Una cosa che ho sempre trovato molto interessante nella terza stagione di Sherlock è Barbarossa, o Redbeard se preferite. Sia Mycroft Holmes che Charles Augustus Magnussen hanno pronunciato questo nome e in entrambi i casi abbiamo visto Sherlock esitare. La prima cosa che ho pensato nel sentire questo nome è stata: che diavolo c'entra adesso l'imperatore Barbarossa? Sono arrivata a considerare le ipotesi più insensate di sempre pur di riuscire ad arrivare ad una conclusione logica. Ovviamente non ho ottenuto risultati soddisfacenti, ho quindi abbandonato l'idea dell'imperatore e ho atteso il punto preciso, nell'episodio conclusivo della terza stagione, in cui finalmente ci viene spiegato chi è davvero Barbarossa. È un cane, come tutti ormai sappiamo, e più precisamente il cane di Sherlock Holmes. Da come i due si incontrano di nuovo nel palazzo mentale di Sherlock e da ciò che quest'ultimo dice si può comprendere che quando lui era solo un bambino, Barbarossa era il suo unico amico, l'unico a cui il piccolo Sherlock volesse bene. Questo implica che, alla morte del cane, Sherlock abbia sofferto molto dimostrando la vulnerabilità che deriva dal provare sentimenti per qualsiasi essere vivente, animali compresi. Da qui l'uscita telefonica di Mycroft, tempisticamente perfetta, capace di far vacillare Sherlock al matrimonio del suo miglior amico, John Watson.
Dopo aver visto la 3x03 è chiaro il messaggio di Mycroft a suo fratello.
Sulla stessa linea viene a trovarsi Magnussen che annovera Barbarossa tra i punti critici di Sherlock Holmes.
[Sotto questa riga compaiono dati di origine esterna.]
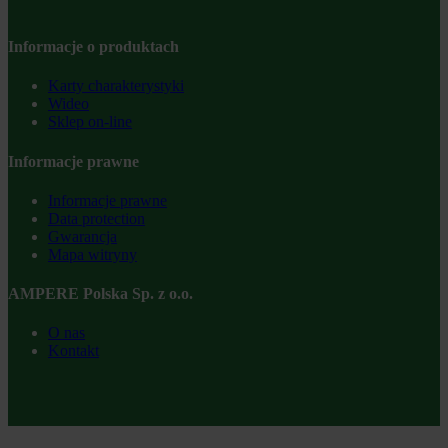
Informacje o produktach
Karty charakterystyki
Wideo
Sklep on-line
Informacje prawne
Informacje prawne
Data protection
Gwarancja
Mapa witryny
AMPERE Polska Sp. z o.o.
O nas
Kontakt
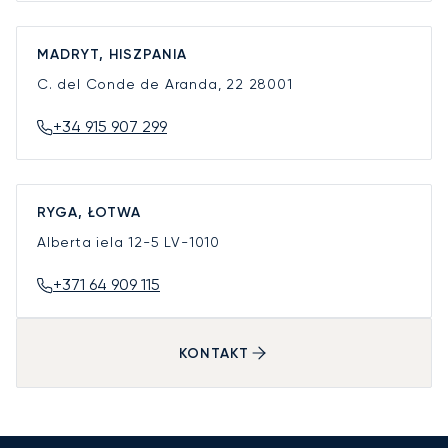
MADRYT, HISZPANIA
C. del Conde de Aranda, 22
28001
+34 915 907 299
RYGA, ŁOTWA
Alberta iela 12-5
LV-1010
+371 64 909 115
KONTAKT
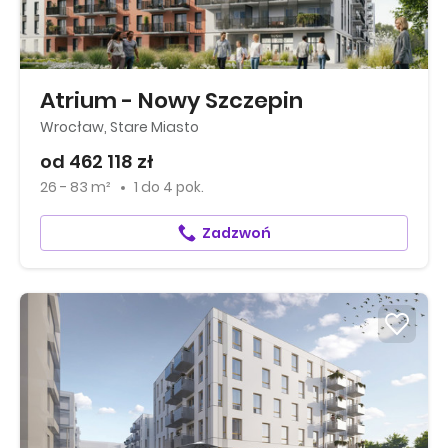
Atrium - Nowy Szczepin
Wrocław, Stare Miasto
od 462 118 zł
26 - 83 m²
1
do
4 pok.
Zadzwoń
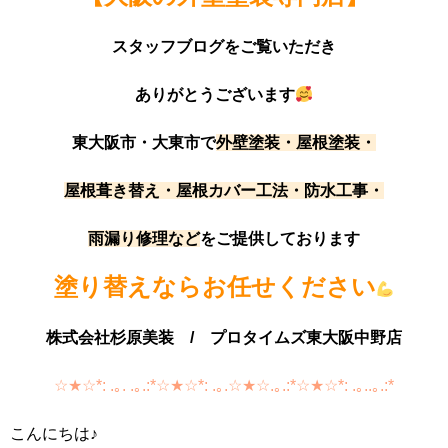
スタッフブログをご覧いただき
ありがとうございます
東大阪市・大東市で
外壁塗装・屋根塗装・
屋根葺き替え・屋根カバー工法・防水工事・
雨漏り修理など
をご提供しております
塗り替えならお任せください
株式会社杉原美装 /
プロタイムズ東大阪中野店
☆★☆*: .｡. .｡.:*☆★☆*: .｡.☆★☆.｡.:*☆★☆*: .｡..｡.:*
こんにちは♪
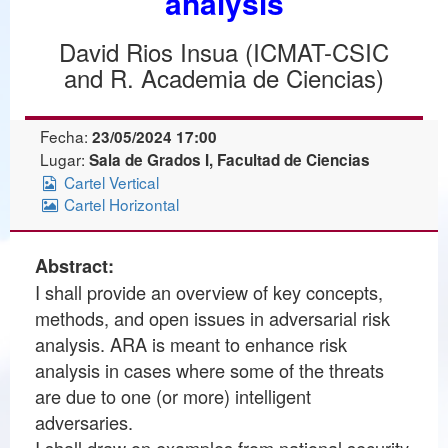
analysis
David Rios Insua (ICMAT-CSIC
and R. Academia de Ciencias)
Fecha:
23/05/2024 17:00
Lugar:
Sala de Grados I, Facultad de Ciencias
Cartel Vertical
Cartel Horizontal
Abstract:
I shall provide an overview of key concepts,
methods, and open issues in adversarial risk
analysis. ARA is meant to enhance risk
analysis in cases where some of the threats
are due to one (or more) intelligent
adversaries.
I shall draw on examples from national security,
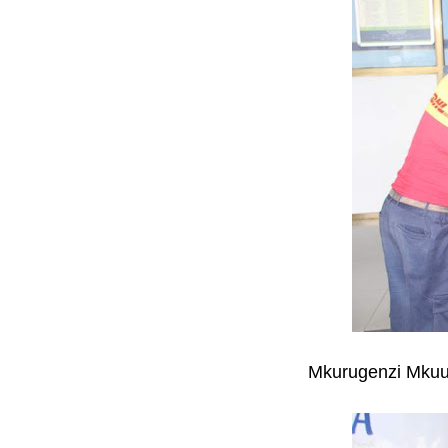
Mkurugenzi Mkuu w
Quali conclusioni possiamo trarre da tutto ciò?
Sono trascorsi anni dalla morte del cane, eppure Sherlock ha conservato intatto il legame con lui. Aveva quindi ragione Moriarty, fin dall'inizio:
Ti brucerò il cuore
Mi dispiace, ho saputo da fonti certe che non ce l'ho
Ma sappiamo entrambi che non è affatto così
Concludo segnalando una differenza tra la rivisitazione della BBC e l'opera di Conan Doyle dove Barbarossa non compare affatto ed è anzi il Dottor Watson ad avere un cane che porterà con sé nell'appartamento al 221B di Baker Street.
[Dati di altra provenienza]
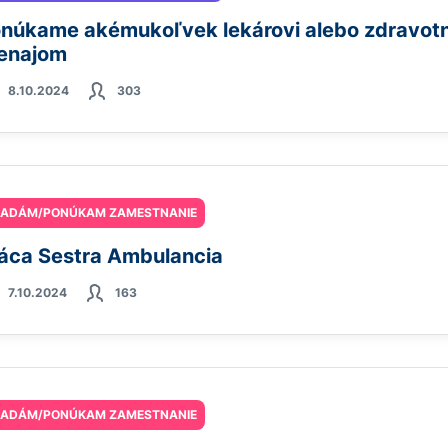
núkame akémukoľvek lekárovi alebo zdravotn
enajom
8.10.2024
303
ĽADÁM/PONÚKAM ZAMESTNANIE
áca Sestra Ambulancia
7.10.2024
163
ĽADÁM/PONÚKAM ZAMESTNANIE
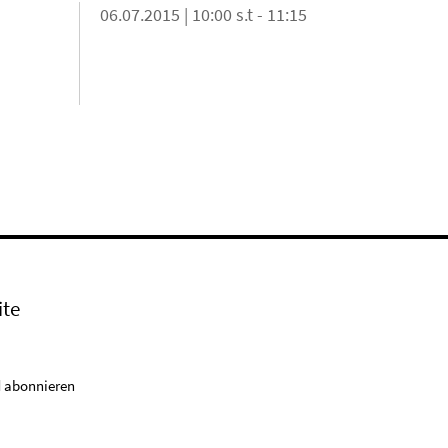
06.07.2015 | 10:00 s.t - 11:15
ite
 abonnieren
A voi ulteriori considerazioni!
Con affetto, Zury.

Pubblico l'articolo e passo ai messaggi, trovando tra gli altri quello di M.
Se sia rimasto sorpreso oppure no dalla mia domanda personale non l'ha dato a vedere. La sua risposta trasuda gentilezza da tutti i pori... o sono io che di nuovo mi lascio trasportare? Ma come si fa a non restare incastrati se un tipo così interessante ti rivela anche di essere un inglese di Londra?
Quando mi rendo conto di avergli raccontato della mia esperienza a Londra quando avevo appena dodici anni è già troppo tardi. Pure per il mio cuore.